### MATERIAL SHOWN
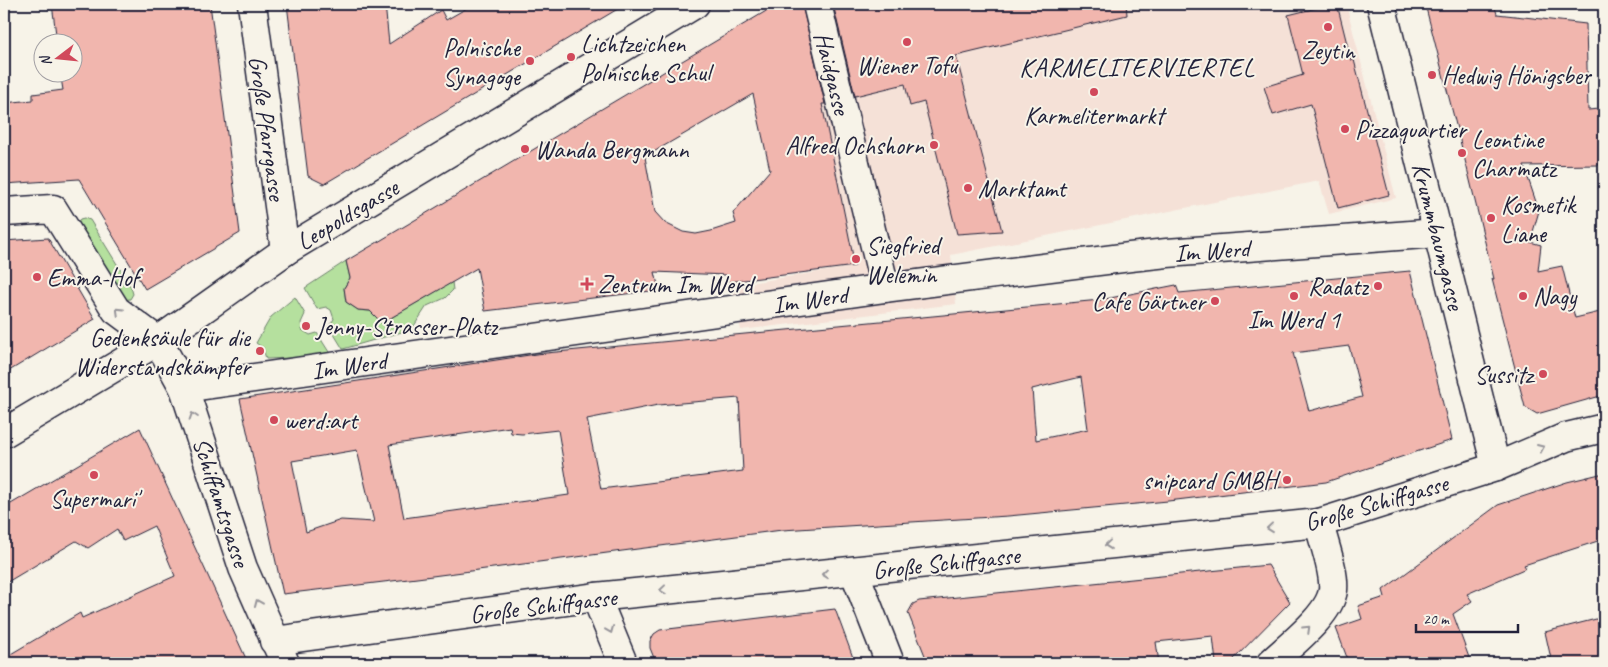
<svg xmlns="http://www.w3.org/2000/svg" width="1608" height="667" font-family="Caveat,sans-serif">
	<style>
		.built { fill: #f5e1d7 }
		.green { fill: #b5e09e; stroke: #6c816c }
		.building { fill: #f1b6ae; stroke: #22223b; fill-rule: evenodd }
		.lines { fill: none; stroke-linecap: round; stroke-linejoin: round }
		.street-casing { stroke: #22223b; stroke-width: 31 }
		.street { stroke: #f7f3e8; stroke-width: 28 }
		.oneway { stroke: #97959a }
		.poi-dot { fill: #d1495b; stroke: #f7f3e8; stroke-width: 2 }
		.labels { text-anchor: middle; stroke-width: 4; stroke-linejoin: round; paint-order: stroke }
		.poi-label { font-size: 25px; fill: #22223b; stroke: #f7f3e8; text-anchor: start }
		.street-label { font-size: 25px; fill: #22223b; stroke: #f7f3e8 }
		.neighbourhood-label { font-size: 26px; letter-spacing: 1px; fill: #22223b; stroke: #f7f3e8 }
	</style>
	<rect width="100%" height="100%" fill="#f7f3e8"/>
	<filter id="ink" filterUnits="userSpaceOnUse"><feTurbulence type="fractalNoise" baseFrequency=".02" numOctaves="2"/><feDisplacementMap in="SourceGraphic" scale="10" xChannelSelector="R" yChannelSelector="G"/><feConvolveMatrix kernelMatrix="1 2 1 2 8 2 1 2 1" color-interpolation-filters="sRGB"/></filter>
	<g filter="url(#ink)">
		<polygon class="built" points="801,4 1346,4 1396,198 1329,214 1319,181 951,255 956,304 741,330 731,286 855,266"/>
		<g class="green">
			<polygon points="84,218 90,220 131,287 133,294 130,299 122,300 77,223 80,219"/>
			<polygon points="346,261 350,278 344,288 346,302 358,310 370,311 382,323 452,282 453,290 445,298 427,306 412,329 343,349 329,326 334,319 331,310 326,307 317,309 305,288"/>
			<polygon points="295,297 305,314 301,323 302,330 310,335 317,333 329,352 314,357 266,359 263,348 256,343 271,317"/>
		</g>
		<g class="building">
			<polygon points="52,4 210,4 240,233 145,289 79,179 4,184 4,103 33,100 33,94 63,90 60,72 72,72 72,42 57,42"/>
			<polygon points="287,4 385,4 389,44 441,10 446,20 474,4 626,4 324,184 308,176"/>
			<path d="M778,4H802L825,104H822L855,266L728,282L726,275L655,272L659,290L485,311L477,268L382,323L370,311L358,310L346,302L344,288L350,278L346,261ZM753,94L770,170L733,213L736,223L711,231L696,234L683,232L665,223L655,212L645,157Z"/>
			<polygon points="833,4 1126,4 1127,15 956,56 1002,231 957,234 924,102 910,106 905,84 855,96"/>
			<polygon points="1333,4 1337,4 1351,60 1354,60 1389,195 1338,208 1311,104 1273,115 1264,87 1303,75 1288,15"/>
			<polygon points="1425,4 1494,4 1497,14 1586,24 1588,110 1600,109 1599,165 1524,166 1539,211 1530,242 1541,245 1538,271 1562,266 1575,318 1604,311 1604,395 1537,414 1525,407 1492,279 1494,279 1467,168"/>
			<polygon points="48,238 95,319 4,374 4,241"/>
			<path d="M1410,271L1452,440L1326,482L1168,501L1008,516L782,530L417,578L283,594L240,399L536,354L1100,300L1176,285L1179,293ZM1349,346L1362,397L1309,411L1293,353ZM1081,377L1088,429L1036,440L1032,389ZM739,398L743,471L601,489L587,419L658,405ZM510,427L511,433L522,434L558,430L569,495L404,518L389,445ZM357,450L374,522L341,520L306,532L292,461Z"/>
			<polygon points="140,428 248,663 4,663 4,658 80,613 82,618 175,576 154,526 123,541 117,529 88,548 76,541 4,584 4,508"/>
			<polygon points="1604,473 1604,539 1524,565 1526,568 1467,594 1472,601 1453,614 1471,663 1349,663 1336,628 1362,619 1358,606 1385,597 1383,590 1498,505 1567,482"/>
			<polygon points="1268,565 1290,602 1230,663 1216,663 1213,636 1156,642 1159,663 928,663 908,613 913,604 919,601"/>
			<polygon points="835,609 855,663 656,663 650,648 650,641 654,634 660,630"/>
			<polygon points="1604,617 1604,663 1552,663 1545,632"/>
		</g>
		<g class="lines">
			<defs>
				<g id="street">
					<polyline points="252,4 285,251"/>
					<polyline points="817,4 885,288"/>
					<polyline points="1381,4 1496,467"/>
					<polyline points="4,212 53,209 116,310 158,341 184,388 243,568 285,663"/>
					<polyline points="184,388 885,288 1130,257 1167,253 1438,233"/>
					<polyline points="4,433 158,341 285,251 695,4"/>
					<polyline points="854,571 890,663"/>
					<polyline points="596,597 623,663"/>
					<polyline points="274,641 596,597 1319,523 1496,467 1566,437 1604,428"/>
					<path d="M1271,663C1289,646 1330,615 1333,590C1335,571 1323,542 1319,523"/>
				</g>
			</defs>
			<use href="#street" class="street-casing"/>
			<use href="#street" class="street"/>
		</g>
		<defs><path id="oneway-chevron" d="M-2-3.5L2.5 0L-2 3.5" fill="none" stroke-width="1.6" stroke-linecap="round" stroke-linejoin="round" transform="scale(1.25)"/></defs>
		<g class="oneway">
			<use href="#oneway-chevron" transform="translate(119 311) rotate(-136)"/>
			<use href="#oneway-chevron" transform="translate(193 416) rotate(-108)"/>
			<use href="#oneway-chevron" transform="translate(1541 448) rotate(-23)"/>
			<use href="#oneway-chevron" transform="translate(1270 528) rotate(174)"/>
			<use href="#oneway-chevron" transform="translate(1108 545) rotate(174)"/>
			<use href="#oneway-chevron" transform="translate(825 574) rotate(174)"/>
			<use href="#oneway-chevron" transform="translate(663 590) rotate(174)"/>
			<use href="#oneway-chevron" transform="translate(258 603) rotate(-113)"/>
			<use href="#oneway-chevron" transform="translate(1307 629) rotate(-44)"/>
			<use href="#oneway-chevron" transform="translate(610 630) rotate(68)"/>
		</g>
	</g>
	<g class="poi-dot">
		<circle cx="1328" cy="27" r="5"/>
		<circle cx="907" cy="42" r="5"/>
		<circle cx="571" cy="57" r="5"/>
		<circle cx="530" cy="61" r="5"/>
		<circle cx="1432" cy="75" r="5"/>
		<circle cx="1094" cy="92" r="5"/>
		<circle cx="1345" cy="129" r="5"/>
		<circle cx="934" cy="145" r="5"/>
		<circle cx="525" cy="149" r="5"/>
		<circle cx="1462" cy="153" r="5"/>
		<circle cx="968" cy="188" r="5"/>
		<circle cx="1491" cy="218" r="5"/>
		<circle cx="856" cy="259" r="5"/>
		<circle cx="37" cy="277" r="5"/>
		<path d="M584.5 276.5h5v5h5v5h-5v5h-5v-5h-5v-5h5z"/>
		<circle cx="1378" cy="286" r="5"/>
		<circle cx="1294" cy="296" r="5"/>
		<circle cx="1523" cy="296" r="5"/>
		<circle cx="1215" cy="301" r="5"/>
		<circle cx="306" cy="326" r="5"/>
		<circle cx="260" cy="351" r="5"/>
		<circle cx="1543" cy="374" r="5"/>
		<circle cx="274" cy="420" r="5"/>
		<circle cx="94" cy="475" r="5"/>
		<circle cx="1287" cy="480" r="5"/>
	</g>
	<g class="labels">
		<g class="poi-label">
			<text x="581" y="52">Lichtzeichen<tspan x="581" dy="29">Polnische Schul</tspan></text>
			<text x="520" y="56" text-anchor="end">Polnische<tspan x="520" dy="29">Synagoge</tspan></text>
			<text x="1328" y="59" text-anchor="middle">Zeytin</text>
			<text x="907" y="74" text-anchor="middle">Wiener Tofu</text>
			<text x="1442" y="84">Hedwig Hönigsber</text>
			<text x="1094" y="124" text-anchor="middle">Karmelitermarkt</text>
			<text x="1355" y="138">Pizzaquartier</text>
			<text x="1472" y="148">Leontine<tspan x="1472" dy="29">Charmatz</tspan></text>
			<text x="924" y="154" text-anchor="end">Alfred Ochshorn</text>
			<text x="535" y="158">Wanda Bergmann</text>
			<text x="978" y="197">Marktamt</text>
			<text x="1501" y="213">Kosmetik<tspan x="1501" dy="29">Liane</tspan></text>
			<text x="866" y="254">Siegfried<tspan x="866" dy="29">Welemin</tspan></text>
			<text x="47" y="286">Emma-Hof</text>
			<text x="598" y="293">Zentrum Im Werd</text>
			<text x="1368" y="295" text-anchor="end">Radatz</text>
			<text x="1533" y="305">Nagy</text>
			<text x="1205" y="310" text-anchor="end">Cafe Gärtner</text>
			<text x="1294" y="328" text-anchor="middle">Im Werd 1</text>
			<text x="316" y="335">Jenny-Strasser-Platz</text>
			<text x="250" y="346" text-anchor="end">Gedenksäule für die<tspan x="250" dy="29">Widerstandskämpfer</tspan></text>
			<text x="1533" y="383" text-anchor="end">Sussitz</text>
			<text x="284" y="429">werd:art</text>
			<text x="1277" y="489" text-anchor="end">snipcard GMBH</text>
			<text x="94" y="507" text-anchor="middle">Supermari'</text>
		</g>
		<g class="street-label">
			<text transform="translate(833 73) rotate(76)" y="9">Haidgasse</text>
			<text transform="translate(268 128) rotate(82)" y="9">Große Pfarrgasse</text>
			<text transform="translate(347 214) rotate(-31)" y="9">Leopoldsgasse</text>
			<text transform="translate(1439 236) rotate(76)" y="9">Krummbaumgasse</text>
			<text transform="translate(1212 250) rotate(-4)" y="9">Im Werd</text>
			<text transform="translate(810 299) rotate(-8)" y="9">Im Werd</text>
			<text transform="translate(349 365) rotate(-8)" y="9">Im Werd</text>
			<text transform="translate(222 502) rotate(72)" y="9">Schiffamtsgasse</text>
			<text transform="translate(1376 502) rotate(-16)" y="9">Große Schiffgasse</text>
			<text transform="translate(946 562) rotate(-6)" y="9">Große Schiffgasse</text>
			<text transform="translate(543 605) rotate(-7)" y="9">Große Schiffgasse</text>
		</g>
		<g class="neighbourhood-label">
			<text x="1137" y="76">KARMELITERVIERTEL</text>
		</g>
	</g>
	<rect width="1608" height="667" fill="none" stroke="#f7f3e8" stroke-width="20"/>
	<rect x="10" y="10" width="1588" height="647" fill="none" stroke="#22223b" stroke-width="2" filter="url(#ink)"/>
	<g transform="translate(58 58) rotate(254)"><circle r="24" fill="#f7f3e8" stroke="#a29fa3"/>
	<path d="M0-4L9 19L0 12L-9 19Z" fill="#d1495b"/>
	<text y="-8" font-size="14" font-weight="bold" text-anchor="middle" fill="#22223b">N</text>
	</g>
	<path d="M1416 624v8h102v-8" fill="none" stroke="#22223b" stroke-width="2.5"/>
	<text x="1423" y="624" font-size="15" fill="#22223b" stroke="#f7f3e8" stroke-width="4" paint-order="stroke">20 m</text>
</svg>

### WORK TASK
Gather all lines from the listing above in which "labels" occurs.

### REPLY TO THE EXERCISE
		.labels { text-anchor: middle; stroke-width: 4; stroke-linejoin: round; paint-order: stroke }
	<g class="labels">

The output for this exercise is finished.